È qui che la posizione di Fortini converge, insospettabilmente, con quella dei tanto avversati ermetici, con la loro «assenza», il loro rifiuto del «tempo minore» in cui risiedono le transitorie contingenze storiche e politiche che tentano di contaminare la poesia e ne minacciano la libertà. La poesia è, per Fortini, un po' come per il Bo di Letteratura come vita, proprio lo spiraglio che mette in comunicazione il «tempo della storia» e il «tempo del sacro», messaggera di una sorta di «plenitudo temporum», testimone di una tensione escatologica e messianica. 

«Noi dal sogno usciremo per esistere / in una sola verità. // Tutti i perfetti amori un solo amore. / Tutti i giorni più belli un solo giorno». Così si legge nella quarta delle Poesie delle rose, in Una volta per sempre: versi in cui l'eco della Lettera ai Colossesi tinge l'ideologia - un po' come accade nel Benjamin amico di Schölem e di Rosenzweig, tutt'altro che cieco ai bagliori del divino - di un'ansia religiosa, di una tensione e un'apertura verso l'Altro e il trascendente, riscattandola, per questa via, dalla sua caducità storica, dalle angustie e dalle ombre delle sue concrete e particolari manifestazioni. 

A costo di ricorrere proprio a quella retorica umanistica, a quella «prosa untuosa» che Fortini non amava, si sarebbe tentati di dire che questa sorta di mistica della poesia, di rinnovata e criticamente ripensata «religione delle lettere», trascende e sublima ogni ideologia dogmatica e faziosa, anzi ne prende il posto, si fa essa stessa una forma di ideologia, appannaggio non più di una classe, di un partito, di un «blocco storico», ma dell'umanità e della cultura. 

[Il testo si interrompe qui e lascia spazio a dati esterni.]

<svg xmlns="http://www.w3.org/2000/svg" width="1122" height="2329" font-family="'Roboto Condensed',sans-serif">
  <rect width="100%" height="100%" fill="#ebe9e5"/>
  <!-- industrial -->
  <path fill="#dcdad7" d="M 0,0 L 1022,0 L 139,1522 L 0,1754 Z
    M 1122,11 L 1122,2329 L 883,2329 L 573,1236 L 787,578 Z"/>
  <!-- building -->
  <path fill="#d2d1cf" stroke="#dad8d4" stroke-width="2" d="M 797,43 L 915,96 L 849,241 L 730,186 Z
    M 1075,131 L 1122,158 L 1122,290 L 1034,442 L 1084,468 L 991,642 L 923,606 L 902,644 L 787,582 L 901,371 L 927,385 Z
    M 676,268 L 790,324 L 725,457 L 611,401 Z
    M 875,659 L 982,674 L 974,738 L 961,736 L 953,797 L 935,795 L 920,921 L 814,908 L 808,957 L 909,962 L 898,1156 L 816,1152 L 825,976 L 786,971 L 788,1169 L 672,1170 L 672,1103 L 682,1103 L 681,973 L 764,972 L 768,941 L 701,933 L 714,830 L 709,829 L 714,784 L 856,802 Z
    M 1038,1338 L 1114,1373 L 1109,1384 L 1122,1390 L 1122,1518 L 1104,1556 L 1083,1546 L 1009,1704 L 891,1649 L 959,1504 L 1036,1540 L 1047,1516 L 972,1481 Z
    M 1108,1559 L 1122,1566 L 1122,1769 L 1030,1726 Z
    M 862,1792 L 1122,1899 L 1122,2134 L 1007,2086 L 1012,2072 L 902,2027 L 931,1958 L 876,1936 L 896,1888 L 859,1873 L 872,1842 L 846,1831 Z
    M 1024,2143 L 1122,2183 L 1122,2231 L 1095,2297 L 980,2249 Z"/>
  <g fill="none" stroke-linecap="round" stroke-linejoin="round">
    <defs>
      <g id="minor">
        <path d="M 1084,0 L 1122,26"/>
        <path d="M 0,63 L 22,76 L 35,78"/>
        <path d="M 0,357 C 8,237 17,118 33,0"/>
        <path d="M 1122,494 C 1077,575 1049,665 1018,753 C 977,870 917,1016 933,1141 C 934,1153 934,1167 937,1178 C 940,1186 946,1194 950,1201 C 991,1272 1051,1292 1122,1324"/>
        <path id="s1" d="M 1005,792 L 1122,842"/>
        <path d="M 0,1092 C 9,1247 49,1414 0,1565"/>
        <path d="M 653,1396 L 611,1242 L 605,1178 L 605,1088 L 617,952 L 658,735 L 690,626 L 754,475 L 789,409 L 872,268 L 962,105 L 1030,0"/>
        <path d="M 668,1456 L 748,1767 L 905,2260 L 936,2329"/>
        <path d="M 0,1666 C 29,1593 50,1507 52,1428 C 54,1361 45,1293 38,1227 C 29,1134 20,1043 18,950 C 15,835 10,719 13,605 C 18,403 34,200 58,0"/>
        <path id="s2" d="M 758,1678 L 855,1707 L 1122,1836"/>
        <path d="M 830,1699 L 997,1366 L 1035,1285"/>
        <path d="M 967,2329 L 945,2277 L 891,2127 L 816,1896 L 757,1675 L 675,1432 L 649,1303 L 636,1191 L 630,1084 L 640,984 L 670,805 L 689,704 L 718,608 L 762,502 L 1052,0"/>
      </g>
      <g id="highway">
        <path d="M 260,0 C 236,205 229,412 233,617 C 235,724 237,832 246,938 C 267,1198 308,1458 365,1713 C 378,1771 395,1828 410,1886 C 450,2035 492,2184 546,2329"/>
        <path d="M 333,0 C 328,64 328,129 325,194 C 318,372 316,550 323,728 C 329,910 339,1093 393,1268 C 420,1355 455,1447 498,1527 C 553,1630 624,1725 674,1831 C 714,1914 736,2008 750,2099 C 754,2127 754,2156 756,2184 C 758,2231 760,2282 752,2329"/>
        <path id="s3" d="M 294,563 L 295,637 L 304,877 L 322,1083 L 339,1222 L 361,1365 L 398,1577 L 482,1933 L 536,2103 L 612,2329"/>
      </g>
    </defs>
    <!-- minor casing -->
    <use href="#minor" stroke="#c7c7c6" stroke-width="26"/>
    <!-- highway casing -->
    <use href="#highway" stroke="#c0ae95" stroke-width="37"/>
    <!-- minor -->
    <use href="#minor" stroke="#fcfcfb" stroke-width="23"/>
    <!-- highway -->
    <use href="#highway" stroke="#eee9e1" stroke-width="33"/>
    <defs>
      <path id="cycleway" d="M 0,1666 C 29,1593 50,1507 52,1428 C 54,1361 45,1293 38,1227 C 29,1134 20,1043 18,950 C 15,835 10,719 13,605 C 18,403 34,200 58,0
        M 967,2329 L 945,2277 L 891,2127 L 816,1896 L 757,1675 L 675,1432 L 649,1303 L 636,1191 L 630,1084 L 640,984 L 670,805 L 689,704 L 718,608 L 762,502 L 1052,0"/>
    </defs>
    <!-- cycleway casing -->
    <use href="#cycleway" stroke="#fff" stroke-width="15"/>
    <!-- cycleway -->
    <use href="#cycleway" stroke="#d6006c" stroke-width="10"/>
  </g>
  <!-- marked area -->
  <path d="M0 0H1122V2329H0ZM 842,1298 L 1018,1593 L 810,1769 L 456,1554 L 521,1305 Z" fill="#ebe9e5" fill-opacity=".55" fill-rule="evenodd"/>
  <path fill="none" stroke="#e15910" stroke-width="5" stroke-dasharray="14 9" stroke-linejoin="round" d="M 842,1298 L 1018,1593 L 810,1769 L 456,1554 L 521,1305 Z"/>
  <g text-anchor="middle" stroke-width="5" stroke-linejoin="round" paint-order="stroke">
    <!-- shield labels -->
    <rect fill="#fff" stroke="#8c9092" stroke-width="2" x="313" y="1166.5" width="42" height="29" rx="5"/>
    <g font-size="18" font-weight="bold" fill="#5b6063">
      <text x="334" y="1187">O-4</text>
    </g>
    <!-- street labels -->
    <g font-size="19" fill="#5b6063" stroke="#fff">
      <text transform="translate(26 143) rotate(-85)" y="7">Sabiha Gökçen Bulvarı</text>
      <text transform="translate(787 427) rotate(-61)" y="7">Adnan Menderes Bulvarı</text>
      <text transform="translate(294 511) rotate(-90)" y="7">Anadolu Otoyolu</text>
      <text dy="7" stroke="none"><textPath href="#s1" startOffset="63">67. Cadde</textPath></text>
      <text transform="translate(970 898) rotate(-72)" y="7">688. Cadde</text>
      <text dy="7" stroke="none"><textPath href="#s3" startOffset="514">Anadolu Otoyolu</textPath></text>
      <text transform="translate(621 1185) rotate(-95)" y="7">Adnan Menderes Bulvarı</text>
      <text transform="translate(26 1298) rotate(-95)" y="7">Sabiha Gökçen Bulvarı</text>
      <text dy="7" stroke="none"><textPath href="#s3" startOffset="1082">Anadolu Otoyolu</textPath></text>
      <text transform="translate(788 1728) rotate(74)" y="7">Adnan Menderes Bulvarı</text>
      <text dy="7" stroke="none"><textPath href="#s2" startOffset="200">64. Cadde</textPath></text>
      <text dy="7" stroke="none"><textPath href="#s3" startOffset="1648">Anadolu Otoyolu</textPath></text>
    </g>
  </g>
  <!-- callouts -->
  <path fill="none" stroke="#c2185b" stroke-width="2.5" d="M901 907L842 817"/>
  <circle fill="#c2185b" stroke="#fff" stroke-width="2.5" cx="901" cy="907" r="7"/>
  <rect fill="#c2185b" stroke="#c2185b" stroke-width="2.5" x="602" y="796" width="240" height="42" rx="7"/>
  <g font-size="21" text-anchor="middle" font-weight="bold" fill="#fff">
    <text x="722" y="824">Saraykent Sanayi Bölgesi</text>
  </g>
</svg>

Si potrebbe porre nuovamente la domanda, aperta ed inquieta, che emerge dall'ultima pagina di Verifica dei poteri: «Che cosa tutto questo ha a che fare ancora col marxismo?» Non è un caso che Fortini sia stato così duramente avversato da quei «non sempre chiari compagni» che della letteratura si ostinavano (si ostinano?) a fare una inerte sovrastruttura, un passivo «rispecchiamento», o tutt'al più una fredda «omologia» linguistica, un gelido riflesso verbale, di condizioni e di scambi meramente materiali, rapporti di forza, nichilistiche e preconcette opposizioni.